- Dr. Roscius P. and Mary Mitchell Thomas House and Outbuildings
- U.S. National Register of Historic Places
- Location: 734 Thomas Bridge Rd., near Bethlehem, North Carolina
- Coordinates: 36°18′33″N 76°53′23″W﻿ / ﻿36.30917°N 76.88972°W
- Area: 25 acres (10 ha)
- Built: c. 1855, 1887
- Architectural style: Late Victorian, Greek Revival
- NRHP reference No.: 07000884
- Added to NRHP: August 28, 2007

= Dr. Roscius P. and Mary Mitchell Thomas House and Outbuildings =

Historic house in North Carolina, United States

Dr. Roscius P. and Mary Mitchell Thomas House and Outbuildings, also known as the Ruth Thomas Home Farm, is a historic home located near Bethlehem, Hertford County, North Carolina.

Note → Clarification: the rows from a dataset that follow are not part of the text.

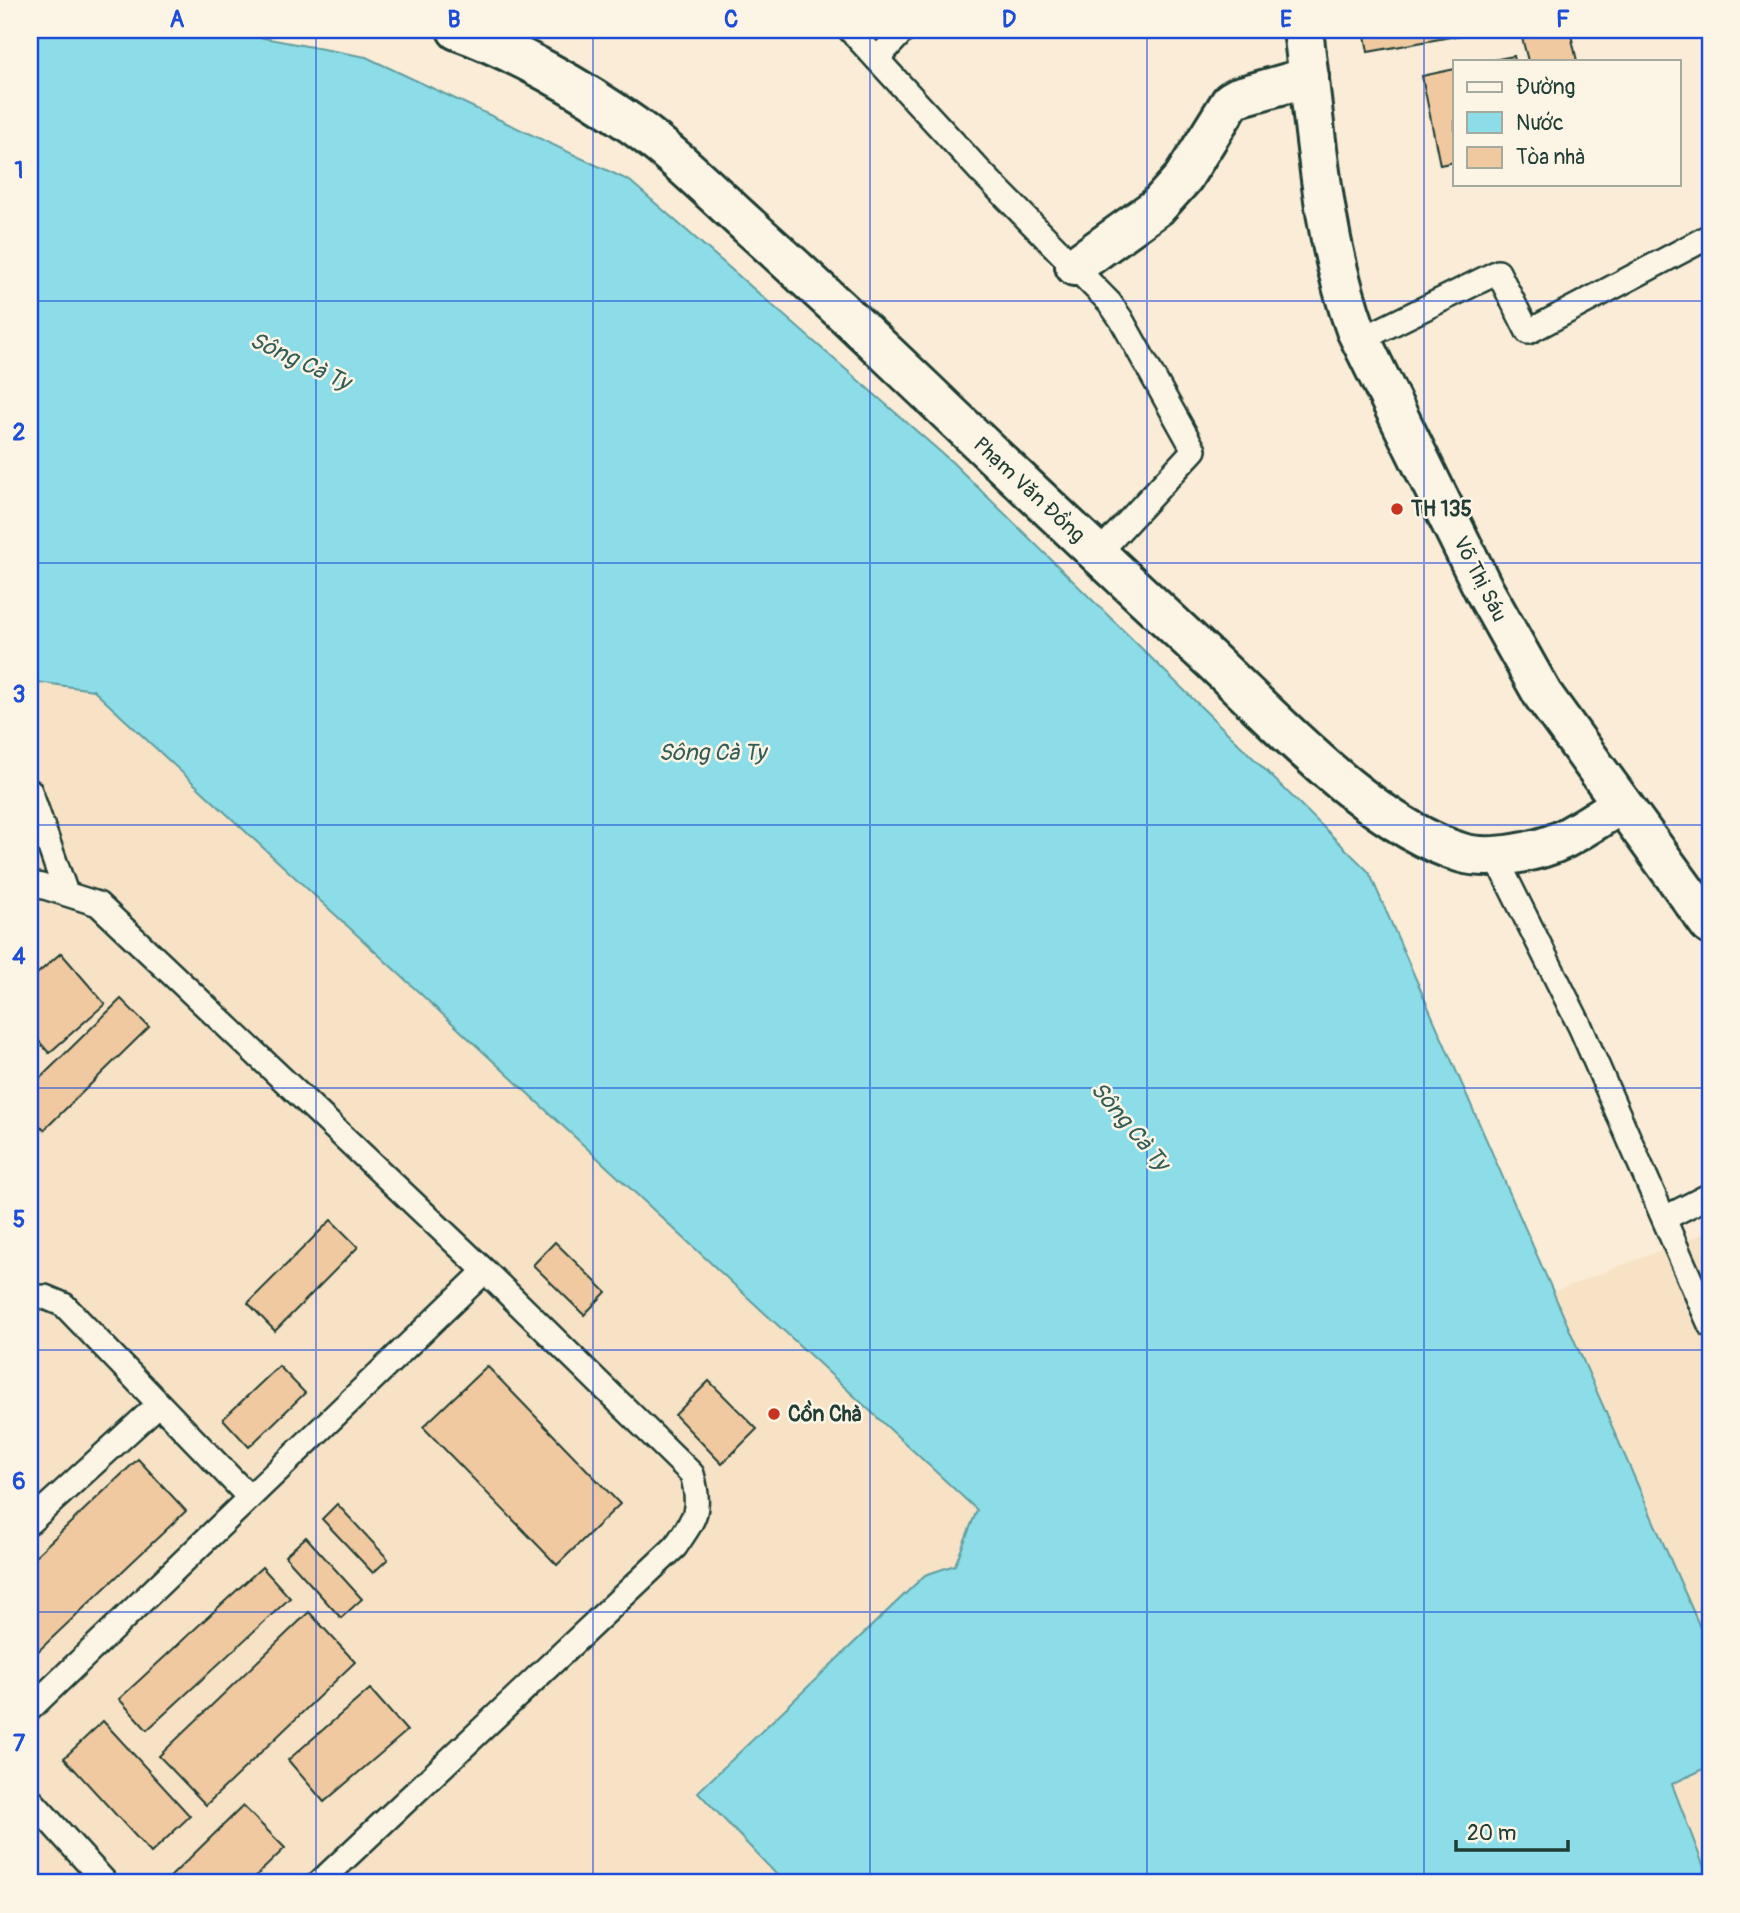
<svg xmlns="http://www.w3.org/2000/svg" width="1740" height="1913" font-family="Pangolin,sans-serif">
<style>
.built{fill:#f7e2c6}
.water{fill:#8cdde7;stroke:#609d9f;stroke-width:2}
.building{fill:#f0c9a0;stroke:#1f3d34;stroke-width:2}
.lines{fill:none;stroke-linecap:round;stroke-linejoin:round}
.service-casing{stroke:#1f3d34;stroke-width:28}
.minor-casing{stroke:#1f3d34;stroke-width:44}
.tertiary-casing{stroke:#1f3d34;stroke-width:44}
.service{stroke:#fcf5e5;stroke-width:23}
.minor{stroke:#fcf5e5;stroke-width:38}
.tertiary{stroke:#fcf5e5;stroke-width:38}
.grid{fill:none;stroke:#1d4ed8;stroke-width:2;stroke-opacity:0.55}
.poi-dot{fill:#c8321e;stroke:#fcf5e5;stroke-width:2.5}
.labels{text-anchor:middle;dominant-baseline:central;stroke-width:5;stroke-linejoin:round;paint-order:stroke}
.street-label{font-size:21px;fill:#1f3d34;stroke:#fcf5e5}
.poi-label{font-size:21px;font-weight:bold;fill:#1f3d34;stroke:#fcf5e5;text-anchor:start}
.water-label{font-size:23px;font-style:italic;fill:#355d58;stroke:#fcf5e5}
.neatline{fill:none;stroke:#1d4ed8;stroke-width:2.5}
.grid-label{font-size:23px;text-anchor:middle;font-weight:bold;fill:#1d4ed8}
</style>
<rect width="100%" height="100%" fill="#faecd7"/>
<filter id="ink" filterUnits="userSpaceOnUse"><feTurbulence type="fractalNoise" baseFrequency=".0143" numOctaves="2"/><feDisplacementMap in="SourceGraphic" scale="14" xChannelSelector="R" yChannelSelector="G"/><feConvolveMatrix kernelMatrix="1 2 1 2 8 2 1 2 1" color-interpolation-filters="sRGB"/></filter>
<g filter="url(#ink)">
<g class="built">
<path d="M30,681l63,9 884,820 -22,55 -30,10 -227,217 79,83 -8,8h-739z"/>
<path d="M1710,1231v419l-157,-358z"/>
<path d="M1710,1766v114l-39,-96z"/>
</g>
<path class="water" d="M30,30h191l145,27 264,124 322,281 417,410 341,778v116l-38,18 38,99h-941l8,-8 -79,-83 227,-217 30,-10 22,-55 -884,-820 -63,-9z"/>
<g class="building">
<path d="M1364,30h125l-121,22z"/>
<path d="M1520,30h50l7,31h-49z"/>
<path d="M1514,56l1,5h-27z"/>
<path d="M1455,69v93l-15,3 -18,-89z"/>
<path d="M61,953l44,51 -56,49 -19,-22v-51z"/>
<path d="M121,999l28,28 -105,103 -14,-15v-27z"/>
<path d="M331,1220l27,27 -83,84 -27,-28z"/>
<path d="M555,1242l51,50 -22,23 -51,-50z"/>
<path d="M279,1366l26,27 -56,54 -26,-28z"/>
<path d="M487,1366l133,138 -63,61 -134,-138z"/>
<path d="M709,1381l48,48 -35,35 -47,-49z"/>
<path d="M138,1459l48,52 -156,148v-98z"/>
<path d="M337,1504l51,55 -15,14 -51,-54z"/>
<path d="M306,1537l56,62 -21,19 -56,-62z"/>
<path d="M262,1567l28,31 -143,132 -28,-31z"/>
<path d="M309,1612l46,50 -149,143 -47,-49z"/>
<path d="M370,1689l37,42 -83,71 -36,-42z"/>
<path d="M103,1721l87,95 -39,37 -87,-95z"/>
<path d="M243,1806l42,42 -36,35h-85z"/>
</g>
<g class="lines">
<g class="service-casing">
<g id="service">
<path d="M850,30l130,141 129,131 12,17 73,131 -96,104"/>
<path d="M877,59l27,-29"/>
<path d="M1360,340l138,-68 30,60 182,-96"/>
<path d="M30,791l36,102"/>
<path d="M1495,856l85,170 130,299"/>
<path d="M30,885h8l60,19 387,367 207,203c10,36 3,44 -17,73l-356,336"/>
<path d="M1665,1218l45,-23"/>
<path d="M30,1298l15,-1 19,8 185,192"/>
<path d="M30,1522l129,-118"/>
<path d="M30,1709l455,-438"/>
<path d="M30,1799l76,84"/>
</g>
</g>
<g class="minor-casing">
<g id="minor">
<path d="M1303,30c13,100 18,204 53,300l128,260 59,105 167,230"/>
<path d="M1075,266l82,-59 26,-29 48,-77 7,-4 71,-20"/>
</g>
</g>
<g class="tertiary-casing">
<path id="tertiary" d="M457,30c58,21 125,59 176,95 42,30 79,68 118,103 59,53 117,107 174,162 94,91 190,180 286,270 67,63 162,167 251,193 28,8 77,-1 102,-14 19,-10 38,-23 57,-35"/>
</g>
<use href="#service" class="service"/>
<use href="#minor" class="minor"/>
<use href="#tertiary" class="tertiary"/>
</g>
</g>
<path class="grid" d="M316,30v1853M593,30v1853M870,30v1853M1147,30v1853M1424,30v1853M30,301h1680M30,563h1680M30,825h1680M30,1088h1680M30,1350h1680M30,1612h1680"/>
<g class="poi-dot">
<circle cx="1397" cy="509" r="7"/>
<circle cx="774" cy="1414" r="7"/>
</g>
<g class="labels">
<g class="street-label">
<text transform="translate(1029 490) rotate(43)">Phạm Văn Đồng</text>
<text transform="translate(1480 579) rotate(63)">Võ Thị Sáu</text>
</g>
<g class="poi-label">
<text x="1411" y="509">TH 135</text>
<text x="788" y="1414">Cồn Chà</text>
</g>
<g class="water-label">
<text transform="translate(300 361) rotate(25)">Sông Cà Ty</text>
<text x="712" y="752">Sông Cà Ty</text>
<text transform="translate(1130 1126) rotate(50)">Sông Cà Ty</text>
</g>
</g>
<rect width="1740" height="1913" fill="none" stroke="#fcf5e5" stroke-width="77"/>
<rect x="1453" y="60" width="228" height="126" fill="#fcf5e5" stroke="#a4ab9e" stroke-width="2"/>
<rect x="1467" y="82" width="35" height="10" fill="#fcf5e5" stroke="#a4ab9e" stroke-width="2"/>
<text x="1516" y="94" font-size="21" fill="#1f3d34">Đường</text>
<rect x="1467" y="112" width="35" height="21" fill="#8cdde7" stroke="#a4ab9e" stroke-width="2"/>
<text x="1516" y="130" font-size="21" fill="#1f3d34">Nước</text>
<rect x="1467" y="147" width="35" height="21" fill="#f0c9a0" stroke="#a4ab9e" stroke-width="2"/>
<text x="1516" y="164" font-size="21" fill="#1f3d34">Tòa nhà</text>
<path d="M1456 1840v10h112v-10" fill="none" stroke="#1f3d34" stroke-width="3.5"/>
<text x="1467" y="1840" font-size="21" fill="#1f3d34" stroke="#fcf5e5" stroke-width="5" paint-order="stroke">20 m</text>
<rect x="38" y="38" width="1664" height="1836" class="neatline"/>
<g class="grid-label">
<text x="177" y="27">A</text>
<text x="454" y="27">B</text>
<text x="731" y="27">C</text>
<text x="1009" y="27">D</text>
<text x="1286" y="27">E</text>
<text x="1563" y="27">F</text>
<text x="19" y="178">1</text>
<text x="19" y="440">2</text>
<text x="19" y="702">3</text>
<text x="19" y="964">4</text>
<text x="19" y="1227">5</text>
<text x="19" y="1489">6</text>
<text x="19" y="1751">7</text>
</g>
</svg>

The house was built in 1887, and is a two-story, three-bay, single-pile, side-gable roof, Late Victorian style frame dwelling with a two-story, gable-roof rear ell. Built into the ell is a Greek Revival style kitchen building. The house is sheathed in weatherboard, sits on a brick foundation, and has a one-story half-hip roof porch. Also on the property are the contributing doctor's office (c. 1855), smoke house (c. 1855), and root cellar (c. 1855).

It was listed on the National Register of Historic Places in 2007.